Your instructions » Reproduce the text of these records word for word, line by line, and leave the pictures out of your answer.

= Beginning of Section =

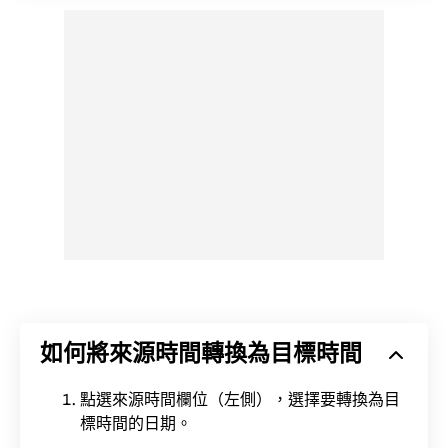
如何將來源時間轉換為目標時間
點選來源時間欄位（左側），選擇要轉換為目
標時間的日期。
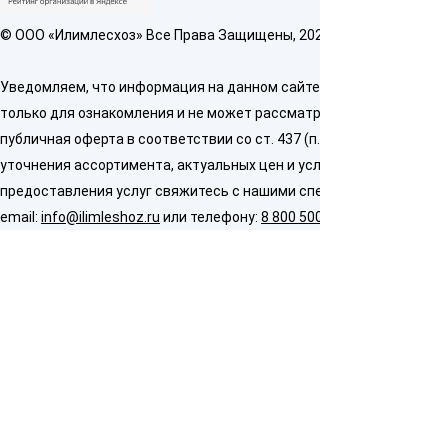
© OOO «Илимлесхоз» Все Права Защищены, 2026
Уведомляем, что информация на данном сайте предназначена
только для ознакомления и не может рассматриваться как
публичная оферта в соответствии со ст. 437 (п. 2) ГК РФ. Для
уточнения ассортимента, актуальных цен и условий
предоставления услуг свяжитесь с нашими специалистами по
email:
info@ilimleshoz.ru
или телефону:
8 800 500 5437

= End of Section =

Answer to this exercise »
如何將來源時間轉換為目標時間
點選來源時間欄位（左側），選擇要轉換為目
標時間的日期。
© OOO «Илимлесхоз» Все Права Защищены, 2026
Уведомляем, что информация на данном сайте предназначена
только для ознакомления и не может рассматриваться как
публичная оферта в соответствии со ст. 437 (п. 2) ГК РФ. Для
уточнения ассортимента, актуальных цен и условий
предоставления услуг свяжитесь с нашими специалистами по
email:
info@ilimleshoz.ru
или телефону:
8 800 500 5437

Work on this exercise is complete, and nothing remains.